When an interface fails, failSAFE IP removes all addresses and static routes from the failed interface. The static routes are reestablished on every interface where the route's network is reachable. This action can result in the creation of a static route on multiple interfaces and is most often observed with the default route.

You may need to restart dynamic routing to ensure that the dynamic routing protocol remains current with changes in the interface availability. If this is necessary, restart the routing process using the following TCP/IP management commands:

TCPIP> STOP ROUTING /GATED TCPIP> START ROUTING /GATED

For GATED, failSAFE IP can be configured to scan the interfaces periodically for any changes. Use the GATED configuration option scaninterval . You can scan the interfaces manually using the following TCP/IP management command:

$ TCPIP SET GATED/CHECK_INTERFACES

For more information about routing protocols, see Chapter 4.

5.3.4 Displaying the Status of Interfaces

The failSAFE IP service periodically reads the network interface card (NIC) Bytes Received counter to determine the status of an interface. You can display the Bytes Received counter using the LANCP utility. For example, to view the Bytes Received counters for all interfaces, enter the following command:

$ pipe mcr lancp show device/count | search sys$pipe "Bytes received"/exact

The types of events that prevents the Bytes Received counter from changing include:

Failing interface hardware
Disconnected physical link
Shutting the interface down using TCP/IP management commands
Shutting down TCP/IP Services
Shutting down a node

5.3.5 Guidelines for Configuring failSAFE IP

This section describes guidelines that can help avoid common pitfalls in configuring failSAFE IP.

5.3.5.1 Validating failSAFE IP

Most contemporary networks are highly stable and rarely suffer from the problems that require failSAFE IP. Consequently, on the few occasions where failSAFE IP is required, it is critical that the service be validated in the environment where it is being deployed. Failure to do this can result in unexpected problems at the critical moment.

Since real failures are rare and sometimes difficult to simulate, the logical name TCPIP$FAILSAFE_FAILED_ifname is provided. After configuring failSAFE IP addresses and starting the failSAFE IP service, validate the configuration using the following procedure:

Establish connections and generate IP traffic.
Using TELNET or FTP, create incoming and outgoing TCP connections to the multihomed host from inside and outside the subnet. Verify that these connections are established by using the following commands:

$ @SYS$MANAGER:TCPIP$DEFINE_COMMANDS.COM $ ifconfig -a ! Check the interface addresses $ netstat -nr ! Check the routing table $ netstat -n ! identify which interfaces are being used

Simulate a failure and observe.
Simulate a failure and observe OPCOM and log file messages. Use the following command to simulate a failure:
$ DEFINE/SYSTEM TCPIP$FAILSAFE_FAILED_ifname 1 ! or disconnect the cable
Wait long enough for failover to occur, which is signaled by OPCOM messages. Then observe the effects of failover and verify that TCP connections are still established and can transfer data. For example, TELNET sessions should respond to keyboard input.

» Things to do:
#1 Print the passage of the failSAFE IP text between "You may need" and "see Chapter 4.", inclusive.
#2 Switch "zipper" to "closure" in the records, from the first line through the line holding "By the way I", inclusive, and give back only those lines with nothing else changed.

» Records for processing:
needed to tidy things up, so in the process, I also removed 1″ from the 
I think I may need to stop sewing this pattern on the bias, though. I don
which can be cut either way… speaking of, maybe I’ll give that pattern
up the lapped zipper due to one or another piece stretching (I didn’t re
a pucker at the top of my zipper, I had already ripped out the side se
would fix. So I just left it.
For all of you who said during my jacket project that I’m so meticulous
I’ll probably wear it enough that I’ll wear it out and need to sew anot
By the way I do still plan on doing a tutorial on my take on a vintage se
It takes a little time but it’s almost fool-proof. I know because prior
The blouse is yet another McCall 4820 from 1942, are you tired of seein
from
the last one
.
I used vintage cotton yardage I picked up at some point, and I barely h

» Answers to the exercises:
#1
You may need to restart dynamic routing to ensure that the dynamic routing protocol remains current with changes in the interface availability. If this is necessary, restart the routing process using the following TCP/IP management commands:

TCPIP> STOP ROUTING /GATED TCPIP> START ROUTING /GATED

For GATED, failSAFE IP can be configured to scan the interfaces periodically for any changes. Use the GATED configuration option scaninterval . You can scan the interfaces manually using the following TCP/IP management command:

$ TCPIP SET GATED/CHECK_INTERFACES

For more information about routing protocols, see Chapter 4.

#2
needed to tidy things up, so in the process, I also removed 1″ from the 
I think I may need to stop sewing this pattern on the bias, though. I don
which can be cut either way… speaking of, maybe I’ll give that pattern
up the lapped closure due to one or another piece stretching (I didn’t re
a pucker at the top of my closure, I had already ripped out the side se
would fix. So I just left it.
For all of you who said during my jacket project that I’m so meticulous
I’ll probably wear it enough that I’ll wear it out and need to sew anot
By the way I do still plan on doing a tutorial on my take on a vintage se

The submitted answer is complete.